# Amazon Hive Job Executor

The **Amazon Hive Job Executor** job entry runs Hive jobs in Amazon Elastic MapReduce (EMR). You can use this entry to access job flows in your Amazon Web Services (AWS) account.

### Before you begin

* You must have an AWS account configured for EMR.
* You must have a Hive script created to control the remote job.

### Entry name

**Entry name** specifies the unique name of the job entry on the canvas. You can change it.

### Configure the entry (tabs)

#### Hive settings tab

![Hive settings tab, Amazon Hive Job Executor](/files/MT8bgPagz8IzNbsJycNP)

Use this tab to connect to your AWS account and select or create the EMR cluster.

**AWS connection**

| Option         | Description                                                                                                                                                                                                                                                                             |
| -------------- | --------------------------------------------------------------------------------------------------------------------------------------------------------------------------------------------------------------------------------------------------------------------------------------- |
| **Access key** | Unique identifier for your AWS account. The access key and secret key are used to sign requests, identify the sender, and help prevent request tampering.                                                                                                                               |
| **Secret key** | Secret key associated with the access key. The access key and secret key are used to sign requests, identify the sender, and help prevent request tampering.                                                                                                                            |
| **Region**     | Amazon EC2 region where the job flow runs. Available regions depend on your AWS account. See the AWS documentation for [regions and availability zones](https://docs.aws.amazon.com/AWSEC2/latest/UserGuide/using-regions-availability-zones.html#concepts-regions-availability-zones). |

Select **Connect** to establish the connection.

**Cluster**

Select **New** to create a new job flow (cluster), or **Existing** if you already have a job flow ID.

If you select **New**, configure these options:

| Option                   | Description                                                                                                                                                                                                                                                             |
| ------------------------ | ----------------------------------------------------------------------------------------------------------------------------------------------------------------------------------------------------------------------------------------------------------------------- |
| **EC2 role**             | Amazon EC2 instance profile role for the cluster. Processes running on cluster instances use this role when calling other AWS services. Available roles depend on your AWS account.                                                                                     |
| **EMR role**             | Role that permits Amazon EMR to call other AWS services (for example, Amazon EC2) on your behalf. See the AWS documentation for [EMR IAM roles](https://docs.aws.amazon.com/emr/latest/ManagementGuide/emr-iam-roles.html). Available roles depend on your AWS account. |
| **Master instance type** | Amazon EC2 instance type used as the Hadoop master (handles task distribution).                                                                                                                                                                                         |
| **Slave instance type**  | Amazon EC2 instance type used as one or more Hadoop workers. Valid only when **Number of instances** is greater than `1`.                                                                                                                                               |
| **EMR release**          | EMR release version (defines service components and versions).                                                                                                                                                                                                          |
| **Number of instances**  | Number of EC2 instances for the job flow.                                                                                                                                                                                                                               |
| **Bootstrap actions**    | References to scripts that run before the node begins processing data. See the AWS documentation for [bootstrap actions](https://docs.aws.amazon.com/emr/latest/ManagementGuide/emr-plan-bootstrap.html).                                                               |

If you select **Existing**, specify the existing ID in **Existing JobFlow ID**.

#### Job settings tab

![Job settings tab, Amazon Hive Job Executor](/files/sNWDk4tO4vDQ8TWnCpUL)

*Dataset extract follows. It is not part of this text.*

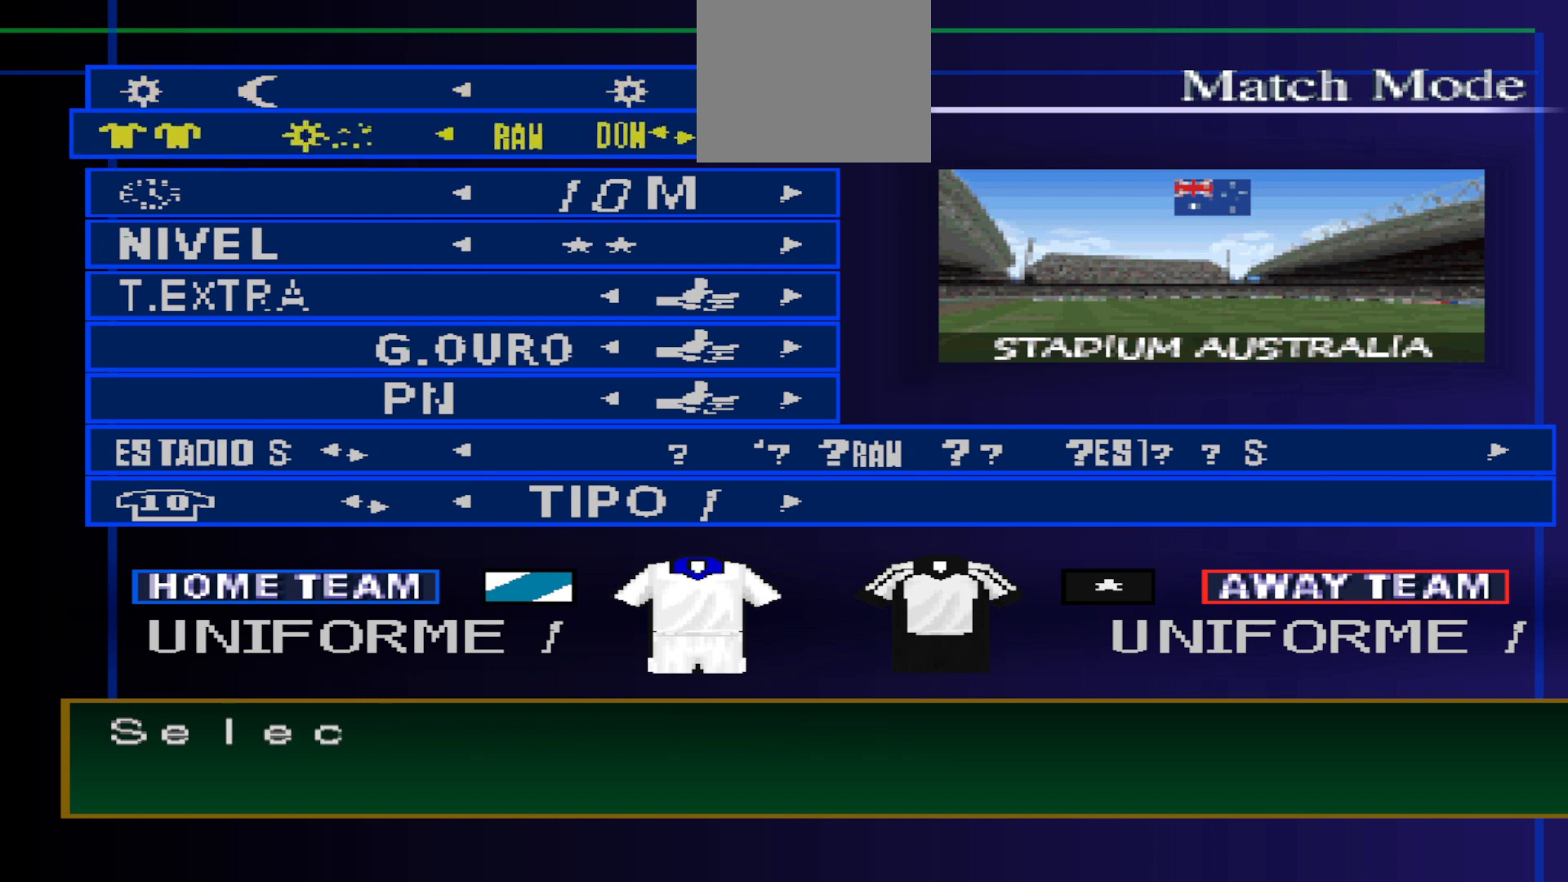
{"buttons": ["DPAD_DOWN"], "events": [[100, "DPAD_RIGHT", "down"], [167, "DPAD_RIGHT", "up"], [300, "DPAD_DOWN", "down"], [400, "DPAD_DOWN", "up"], [500, "DPAD_DOWN", "down"]]}
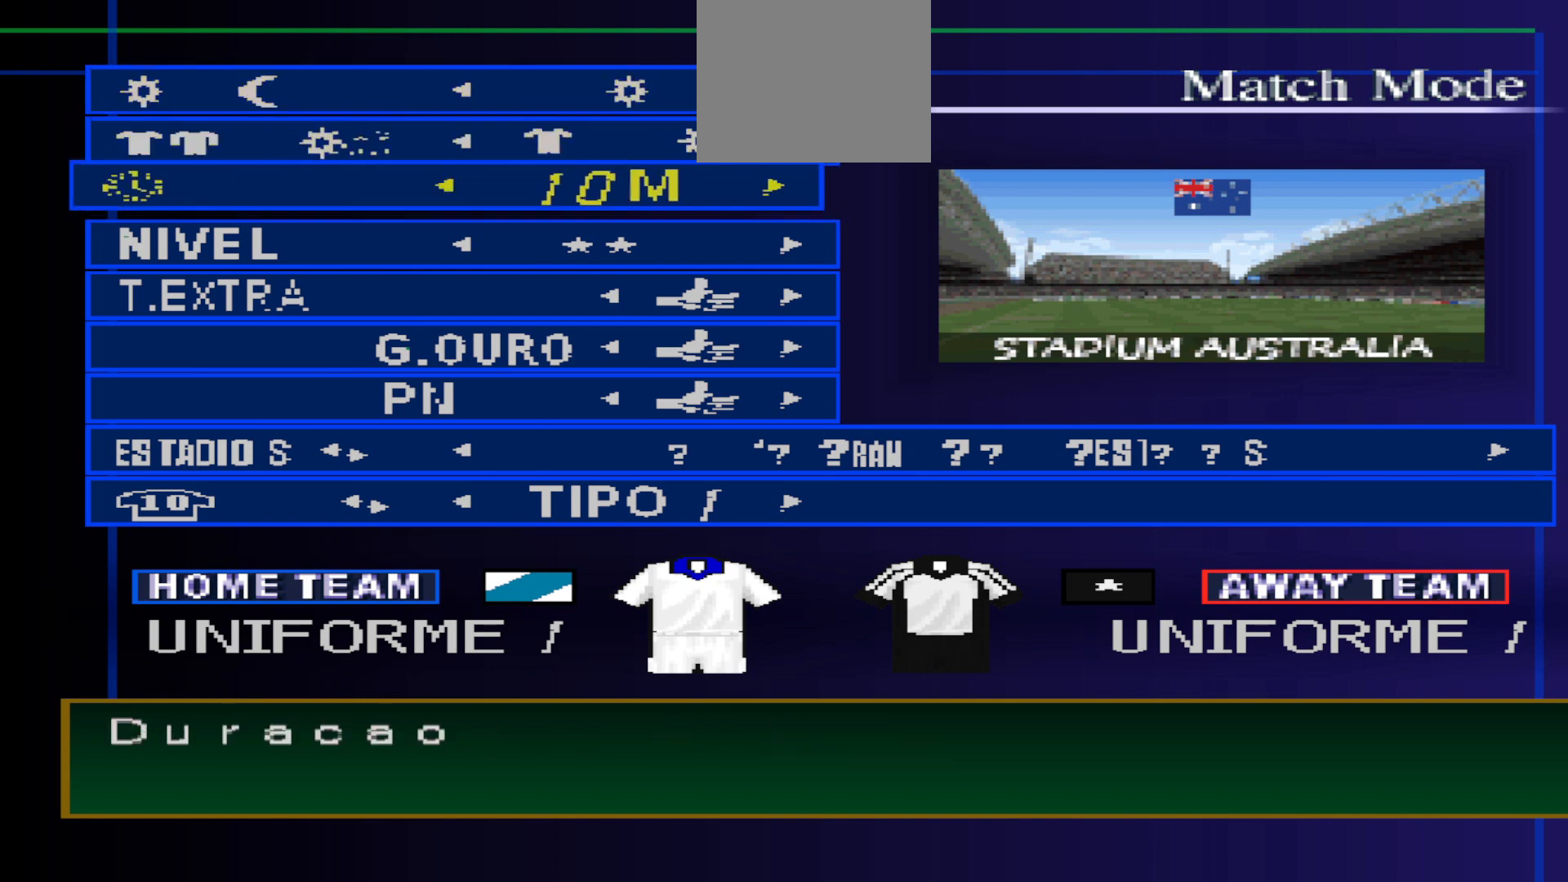
{"buttons": [], "events": [[133, "DPAD_DOWN", "up"], [300, "DPAD_DOWN", "down"], [367, "DPAD_DOWN", "up"]]}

| Option                     | Description                                                                                                                                                                                                                             |
| -------------------------- | --------------------------------------------------------------------------------------------------------------------------------------------------------------------------------------------------------------------------------------- |
| **Hive job flow name**     | Name of the Hive job flow to execute.                                                                                                                                                                                                   |
| **S3 staging directory**   | Amazon S3 location (bucket/path) where job flow logs are stored. Artifacts required for execution (for example, the Hive script) are also stored here before execution.                                                                 |
| **Hive script**            | Location of the Hive script to execute (Amazon S3 or local file system).                                                                                                                                                                |
| **Command line arguments** | Command-line arguments passed to the Hive script. Separate multiple arguments with spaces.                                                                                                                                              |
| **Keep job flow alive**    | Keeps the job flow active after the entry finishes. If not selected, the job flow terminates when the entry finishes.                                                                                                                   |
| **Enable blocking**        | Waits for the EMR Hive job to complete before continuing to the next entry. Blocking is required for PDI to track job status and to support error handling and routing. If cleared, the job is submitted and PDI continues immediately. |
| **Logging interval**       | When **Enable blocking** is selected, number of seconds between status log messages.                                                                                                                                                    |


---

# Agent Instructions: Querying This Documentation

If you need additional information that is not directly available in this page, you can query the documentation dynamically by asking a question.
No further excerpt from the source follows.